Rule of law concerns as Slovenia takes over EU presidency

Amid high tensions between East and West over democratic values, the European Union presidency will pass to Slovenia on Thursday, led by a nationalist who has a history of crossing swords with the EU’s executive in debates on democracy.

Prime Minister Janez Jansa, an admirer of former US President Donald Trump and a blunt tweeter, clashed with Brussels over media freedoms ahead of the small former Yugoslav republic’s six-month leadership at the head of the 27-nation bloc.

Jansa, 62, is also close with Hungarian Prime Minister Viktor Orban, whose disagreements with Western Europe came to a head last week at a summit over a law banning schools from using material seen as promoting homosexuality.

Slovenia’s priorities for its presidency of the Council of the EU include strengthening Europe’s recovery from the pandemic, its resilience, strategic autonomy and the rule of law.

But his turn at the helm from July 1 — setting the agenda for intergovernmental meetings and representing the EU in some international fora — could also spotlight the growing divide within the bloc over its common values.

In Western capitals, the increasingly assertive coalition of Eastern leaders is being watched with concern.

At last week’s summit, where Jansa and the Polish prime minister were reportedly the only leaders to support Orban in Hungary’s anti-LGBT law, French President Emmanuel Macron spoke of a fundamental “East-West divide”.

“This is not a ‘Viktor Orban problem’ … This is a problem that goes deeper,” he said.

Jansa told reporters at the summit that the LGBT debate was “a heartfelt exchange of views that got very heated at times,” but calmed down when the facts were clarified. He said he didn’t think it would create unnecessary new divisions.

## SUPPLIED RECORDS
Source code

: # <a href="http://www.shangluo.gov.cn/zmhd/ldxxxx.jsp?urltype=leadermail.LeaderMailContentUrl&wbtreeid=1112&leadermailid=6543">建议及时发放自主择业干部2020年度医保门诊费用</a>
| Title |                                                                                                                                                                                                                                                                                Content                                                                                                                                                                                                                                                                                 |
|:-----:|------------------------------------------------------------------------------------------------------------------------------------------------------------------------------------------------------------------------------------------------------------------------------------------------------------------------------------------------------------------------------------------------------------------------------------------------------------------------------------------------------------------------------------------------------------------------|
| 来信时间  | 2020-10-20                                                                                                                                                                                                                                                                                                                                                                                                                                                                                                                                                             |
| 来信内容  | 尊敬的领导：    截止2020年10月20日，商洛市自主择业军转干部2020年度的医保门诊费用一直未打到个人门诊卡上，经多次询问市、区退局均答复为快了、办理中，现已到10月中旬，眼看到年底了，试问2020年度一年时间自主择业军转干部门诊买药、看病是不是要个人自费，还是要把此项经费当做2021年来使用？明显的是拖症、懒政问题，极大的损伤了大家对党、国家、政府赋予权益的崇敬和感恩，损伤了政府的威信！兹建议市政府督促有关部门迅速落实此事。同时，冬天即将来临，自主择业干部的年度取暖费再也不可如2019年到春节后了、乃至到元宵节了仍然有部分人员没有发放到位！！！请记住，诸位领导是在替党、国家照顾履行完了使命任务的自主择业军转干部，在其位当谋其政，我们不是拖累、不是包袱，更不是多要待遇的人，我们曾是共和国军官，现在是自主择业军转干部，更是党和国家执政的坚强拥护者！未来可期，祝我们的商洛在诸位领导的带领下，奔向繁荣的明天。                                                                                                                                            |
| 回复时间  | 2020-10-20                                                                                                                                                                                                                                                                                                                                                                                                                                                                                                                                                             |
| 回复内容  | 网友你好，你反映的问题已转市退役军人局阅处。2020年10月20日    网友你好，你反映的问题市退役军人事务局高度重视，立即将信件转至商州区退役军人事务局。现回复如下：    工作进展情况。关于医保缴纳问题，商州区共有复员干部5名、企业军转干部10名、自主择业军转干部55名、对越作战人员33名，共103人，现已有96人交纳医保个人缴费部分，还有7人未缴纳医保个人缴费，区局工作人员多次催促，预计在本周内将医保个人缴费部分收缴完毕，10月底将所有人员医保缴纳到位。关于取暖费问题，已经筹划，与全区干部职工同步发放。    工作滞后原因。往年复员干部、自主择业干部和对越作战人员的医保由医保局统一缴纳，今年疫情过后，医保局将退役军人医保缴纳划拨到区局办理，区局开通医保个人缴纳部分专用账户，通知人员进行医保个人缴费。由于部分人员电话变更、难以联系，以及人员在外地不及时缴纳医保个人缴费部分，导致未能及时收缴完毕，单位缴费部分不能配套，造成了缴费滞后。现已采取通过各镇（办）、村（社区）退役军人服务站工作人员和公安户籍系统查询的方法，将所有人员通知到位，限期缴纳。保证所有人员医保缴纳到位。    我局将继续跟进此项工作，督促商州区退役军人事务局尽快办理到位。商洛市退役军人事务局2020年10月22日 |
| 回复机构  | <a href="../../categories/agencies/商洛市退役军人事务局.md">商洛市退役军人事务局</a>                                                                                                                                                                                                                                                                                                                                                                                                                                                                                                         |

## ACTIONS TO TAKE
(A) Answer these from the article on Slovenia's EU presidency, one line each:
(i) On which day of the week does the presidency pass to Slovenia?
(ii) How old is Janez Jansa?
(iii) How many nations make up the bloc?
(B) In the article on Slovenia's EU presidency, why did Jansa say the LGBT debate at the summit calmed down? Answer in one to three sentences.
(C) Rewrite the article on Slovenia's EU presidency from "In Western capitals, the" to "unnecessary new divisions.", swapping each "summit" for "meeting".
The records are not needed for any of this work.

## SOLUTIONS
(A)
(i) Thursday
(ii) 62
(iii) 27

(B) Jansa said the debate got very heated at times but calmed down once the facts were clarified.

(C)
In Western capitals, the increasingly assertive coalition of Eastern leaders is being watched with concern.

At last week’s meeting, where Jansa and the Polish prime minister were reportedly the only leaders to support Orban in Hungary’s anti-LGBT law, French President Emmanuel Macron spoke of a fundamental “East-West divide”.

“This is not a ‘Viktor Orban problem’ … This is a problem that goes deeper,” he said.

Jansa told reporters at the meeting that the LGBT debate was “a heartfelt exchange of views that got very heated at times,” but calmed down when the facts were clarified. He said he didn’t think it would create unnecessary new divisions.